SOURCE TEXT:

RE: How to accelerate your Solr-Lucene appication by 4x

2012-01-19 Thread Peter Velikin
All,

Point taken: my message should have been written more succinctly and just stuck 
to the facts. Sorry for the sales pitch!

However, I believe that adding SSD as a means to accelerate the performance of 
your Solr cluster is an important topic to discuss on this forum. There are 
many options for you to consider. I believe VeloBit would be the best option 
for many, but you have choices, some of them completely free. If interested, 
send me a note and I'll be happy to tell you about the different options (free 
or paid) you can consider.

Solr clusters are I/O bound. I am arguing that before you buy additional 
servers, replace your existing servers with new ones, or swap your hard disks, 
you should try adding SSD as a cache. If the promise is that adding 1 SSD could 
save you the cost of 3 additional servers, you should try it.

Has anyone else tried adding SSDs as a cache to boost the performance of Solr 
clusters? Can you share your results?


Best regards,

Peter Velikin
VP Online Marketing, VeloBit, Inc.
pe...@velobit.com
tel. 978-263-4800
mob. 617-306-7165

VeloBit provides plug & play SSD caching software that dramatically accelerates 
applications at a remarkably low cost. The software installs seamlessly in less 
than 10 minutes and automatically tunes for fastest application speed. Visit 
www.velobit.com for details.





RE: How to accelerate your Solr-Lucene appication by 4x

2012-01-20 Thread Peter Velikin
Ted, Otis,

 

Thanks for the info. I’ll take a stab at answering your question.

 

RAM:

Both of you are correct that if you were able to keep your index in RAM, that 
would give you the fastest results. This works if you have a small enough 
index. At ZoomInfo, the index was 600 GB (they have multiple types of indexed 
data), so there was no way to keep it in RAM. Due to the size of the index, 
they have elected to "shard" the data across two sets of systems for 
manageability and performance reasons. So, while in theory performance would be 
fastest if you keep the entire index in RAM, this is not possible or at least 
not practical if you have a large index.

 

All SSD:

SSDs are a lot faster, so if you swap your HDDs with SSD, performance will go 
up. But that’s really expensive and is also disruptive. In Zoom’s case, they 
have a cluster of Dell 2970 servers with 8 cores, each with 6x 146GB, 15k rpm 
SAS drives. Going all SSD would be expensive for them and would also require a 
disruption to running servers.

WORK TO COMPLETE:
Pick up the forum thread on speeding up Solr with SSDs after its final sentence, and continue writing it.

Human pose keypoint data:
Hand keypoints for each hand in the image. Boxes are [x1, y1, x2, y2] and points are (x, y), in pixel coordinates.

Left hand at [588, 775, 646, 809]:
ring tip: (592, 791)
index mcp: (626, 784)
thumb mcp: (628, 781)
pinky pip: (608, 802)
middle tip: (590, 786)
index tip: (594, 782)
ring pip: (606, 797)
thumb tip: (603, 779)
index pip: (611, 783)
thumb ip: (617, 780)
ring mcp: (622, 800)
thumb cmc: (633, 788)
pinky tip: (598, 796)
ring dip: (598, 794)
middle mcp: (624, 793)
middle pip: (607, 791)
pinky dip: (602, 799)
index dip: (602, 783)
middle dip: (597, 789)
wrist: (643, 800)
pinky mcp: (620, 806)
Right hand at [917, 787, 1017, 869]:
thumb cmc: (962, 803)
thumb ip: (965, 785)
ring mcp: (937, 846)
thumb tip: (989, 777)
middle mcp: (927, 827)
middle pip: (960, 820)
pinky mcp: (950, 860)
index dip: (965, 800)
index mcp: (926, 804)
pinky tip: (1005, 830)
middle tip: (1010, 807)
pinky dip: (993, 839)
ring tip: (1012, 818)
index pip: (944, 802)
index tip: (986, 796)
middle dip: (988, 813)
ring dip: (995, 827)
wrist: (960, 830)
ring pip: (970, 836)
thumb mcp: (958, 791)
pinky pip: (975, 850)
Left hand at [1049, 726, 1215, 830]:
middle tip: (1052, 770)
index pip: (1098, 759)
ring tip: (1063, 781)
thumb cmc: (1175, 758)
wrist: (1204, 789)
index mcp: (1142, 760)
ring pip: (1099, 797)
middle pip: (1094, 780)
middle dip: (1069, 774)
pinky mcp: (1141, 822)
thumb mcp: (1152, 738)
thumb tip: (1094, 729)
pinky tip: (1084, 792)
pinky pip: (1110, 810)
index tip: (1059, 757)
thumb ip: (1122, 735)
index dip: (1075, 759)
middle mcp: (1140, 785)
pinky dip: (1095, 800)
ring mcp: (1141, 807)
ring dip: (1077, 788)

TASK OUTPUT:
 

SSD as a cache only: 

Since they wanted to avoid the cost and disruption of upgrading the servers, 
Zoom added one OCZ Vertex 3 to each of the servers (at a cost of $230 per SSD) 
and ran it as an expansion of RAM (cache was a combination of RAM and SSD). All 
was configured on the running servers without any disruption to the running 
application. The result was an immediate 4x improvement in performance 
(responses per second went up from 12/sec to 48/sec, bandwidth went up from 500 
KB/sec to 2.2 MB/sec). The VeloBit software acts as a driver that automatically 
configures and manages the RAM+SSD-combo cache; the value of SSD caching 
software is that it makes the whole process plug&play.

 

So the argument is that adding 1 SSD to each server and using it as a cache 
(more precisely as cache expansion to the cache already in RAM) will give you 
the best price/performance benefit of all options you have.

 

Does this clarify things? Was I able to answer your question?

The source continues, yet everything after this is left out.